20:39 karolherbst[d]: you can't mess it up
20:39 karolherbst[d]: the hardware double checks it's correct and if it's not you just pay a heavy perf penalty
20:39 karolherbst[d]: which makes it even more annoying to reverse engineer
20:40 snowycoder[d]: karolherbst[d]: That to me still means messing it up:blobcatnotlikethis:
20:40 karolherbst[d]: might be able to read out the shader clock and execute instructions a million times or something
20:46 HdkR: Does Kepler have a shader clock system reg to read to do manual clock cycle investigations like that?
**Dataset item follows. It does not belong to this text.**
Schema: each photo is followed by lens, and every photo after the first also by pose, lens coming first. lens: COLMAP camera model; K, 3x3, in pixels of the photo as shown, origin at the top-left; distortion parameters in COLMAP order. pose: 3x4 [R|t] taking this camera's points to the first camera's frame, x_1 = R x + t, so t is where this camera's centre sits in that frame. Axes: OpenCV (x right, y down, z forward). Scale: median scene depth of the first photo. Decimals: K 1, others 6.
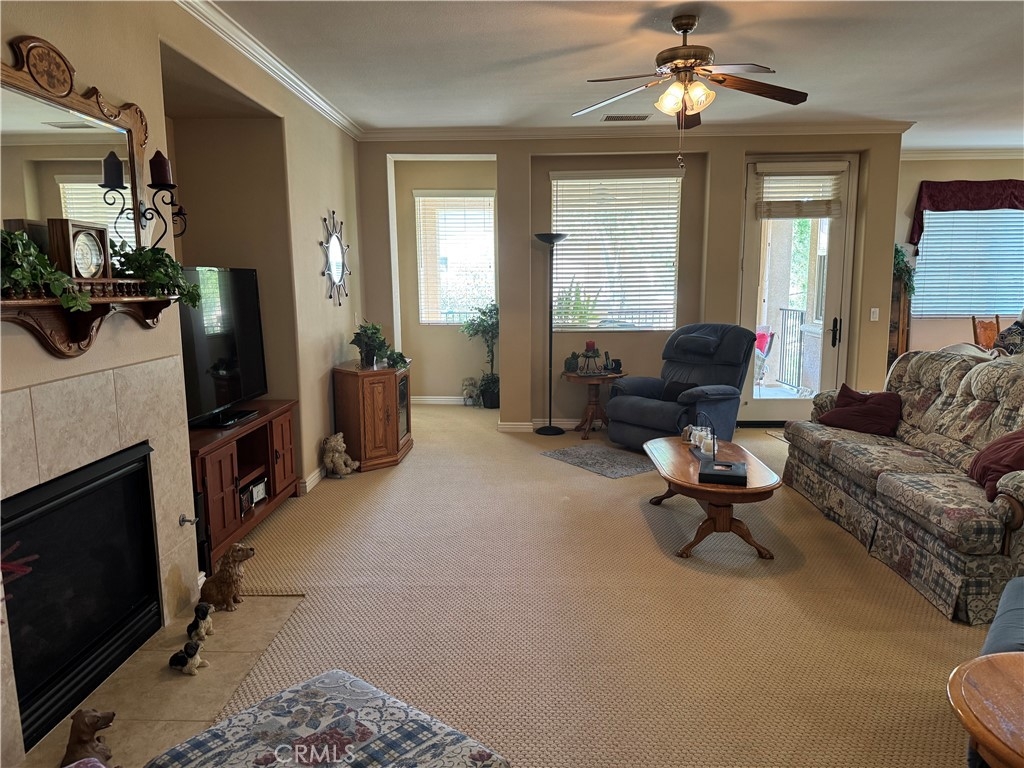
lens RADIAL K [[702.9, 0, 519.6], [0, 702.9, 388.0], [0, 0, 1]] dist [0.102637, -0.179520]
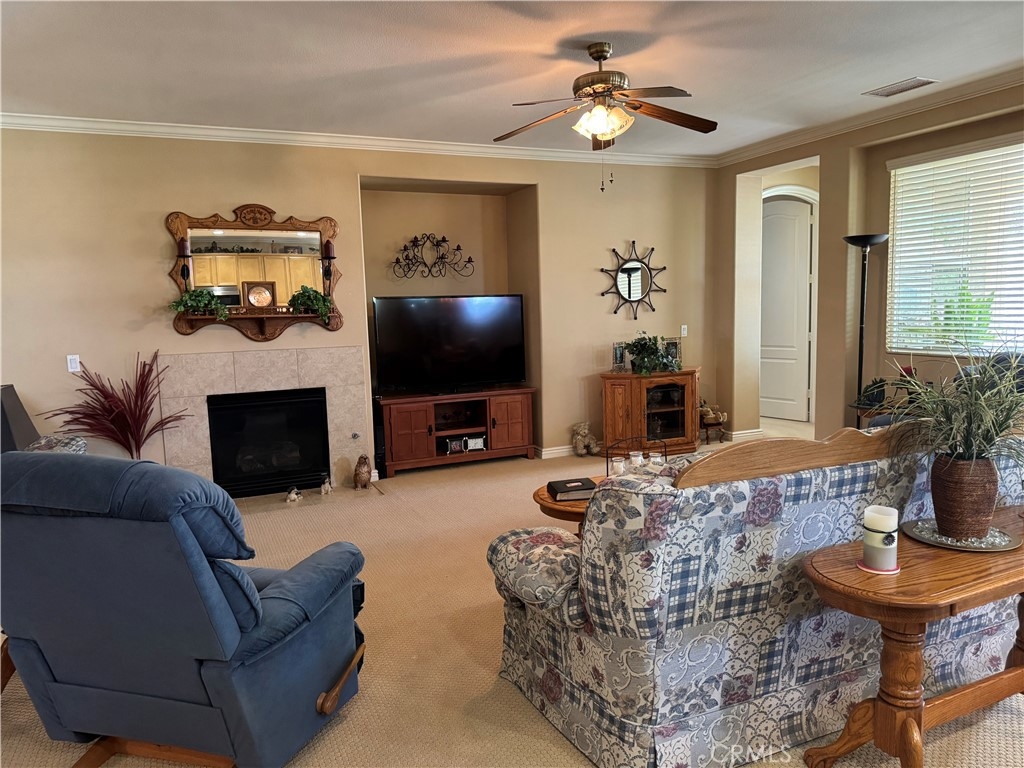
lens RADIAL K [[702.9, 0, 519.6], [0, 702.9, 388.0], [0, 0, 1]] dist [0.102637, -0.179520]
pose [[0.429503, 0.099430, -0.897575, 1.158828], [-0.110491, 0.992239, 0.057045, -0.076490], [0.896281, 0.074673, 0.437156, 0.492776]]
20:52 mhenning[d]: yes, there's a shader clock
20:55 mhenning[d]: snowycoder[d]: yes. I think kepler doesn't need any scoreboarding beyond the TexDepBar stuff you've already done. You should be able to implement a model of the instructiion latencies (see eg. sm75_instr_latencies.rs) and then just use the delays from nak's IR
20:58 HdkR: Nice. I haven't looked much at Kepler so always fun to learn more :)
21:01 karolherbst[d]: mhenning[d]: uhm... I think there is _something_...
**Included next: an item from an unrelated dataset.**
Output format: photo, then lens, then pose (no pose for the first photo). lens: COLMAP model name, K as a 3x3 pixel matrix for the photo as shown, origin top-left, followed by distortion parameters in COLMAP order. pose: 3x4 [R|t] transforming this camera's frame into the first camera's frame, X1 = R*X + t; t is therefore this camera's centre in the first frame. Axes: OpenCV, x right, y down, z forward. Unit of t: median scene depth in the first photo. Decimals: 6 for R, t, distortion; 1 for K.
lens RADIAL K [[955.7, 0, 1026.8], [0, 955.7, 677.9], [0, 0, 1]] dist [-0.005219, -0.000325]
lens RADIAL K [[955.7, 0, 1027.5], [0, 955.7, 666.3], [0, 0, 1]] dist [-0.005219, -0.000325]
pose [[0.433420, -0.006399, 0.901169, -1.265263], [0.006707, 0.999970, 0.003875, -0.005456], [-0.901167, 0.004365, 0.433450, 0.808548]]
21:02 karolherbst[d]: mhhh
21:02 karolherbst[d]: nvm, I was thinking of Maxwell
21:04 snowycoder[d]: mhenning[d]: Hold on, isn't codegen doing scoreboarding in `nv50_ir_emit_nvc0.cpp`, with `SchedDataCalculator`?
21:06 karolherbst[d]: it's just cycles
21:19 mhenning[d]: snowycoder[d]: Yeah, I think that just calculates delays for each instruction.
21:20 mhenning[d]: although I admit I haven't read it especially closely
22:08 airlied[d]: okay funky blackwell fails: NAK IR after calc_instr_deps:
22:08 airlied[d]: block.u 0 L1 [] -> {
22:08 airlied[d]: r0 = s2r sr[0x21] // delay=1 wr:0
22:08 airlied[d]: r1 = s2r sr[0x22] // delay=5 wr:1
22:08 airlied[d]: r2 = s2r sr[0x23] // delay=1 wr:2
22:08 airlied[d]: r0 = imnmx.u32 r0 r1 pF // delay=6 wt=000011
22:08 airlied[d]: r0 = imnmx.u32 r0 r2 pF // delay=6 wt=000100
22:08 airlied[d]: p0 = isetp.lt.u32 r0 0x4 // delay=13
22:08 airlied[d]: @!p0 exit // delay=1
22:08 airlied[d]: } -> [1]
22:08 airlied[d]: block 1 L3 [0] -> {
22:08 airlied[d]: r0 = mov 0x1 // delay=1
22:08 airlied[d]: r2..4 = ldc.b64 c[0x1][+0x0] // delay=6 wr:0
22:08 airlied[d]: null = atom.add.u32.global.a64.strong.gpu [r2..4+0x18] r0 // delay=2 wt=000001 rd:0
22:08 airlied[d]: exit // delay=1 wt=000001
22:08 airlied[d]: } -> []
22:08 airlied[d]: it's uint x = gl_LocalInvocationID.x;
22:08 airlied[d]: uint y = gl_LocalInvocationID.y;
22:08 airlied[d]: uint z = gl_LocalInvocationID.z;
22:08 airlied[d]: if (x < 4u && y < 4u && z < 4u)
22:08 airlied[d]: atomicAdd(ssbo.ua[6], 1);
22:08 airlied[d]: the atomic add is happening no matter what, so I get 256 of them instead of 64
22:24 mhenning[d]: maybe try commenting out the call to opt_jump_thread? That will prevent it from moving the exit
22:25 mhenning[d]: or maybe gl_LocalInvocationID has moved?
22:52 airlied[d]: I already tested the ids in a simpler test, so not that
23:00 airlied[d]: the only other thing is maybe isetp is broken I suppose
23:09 airlied[d]: I expanded the test to a different atomic in the other side of the if, also get 256 of them
23:21 karolherbst[d]: what does the shader look like with nvdisasm?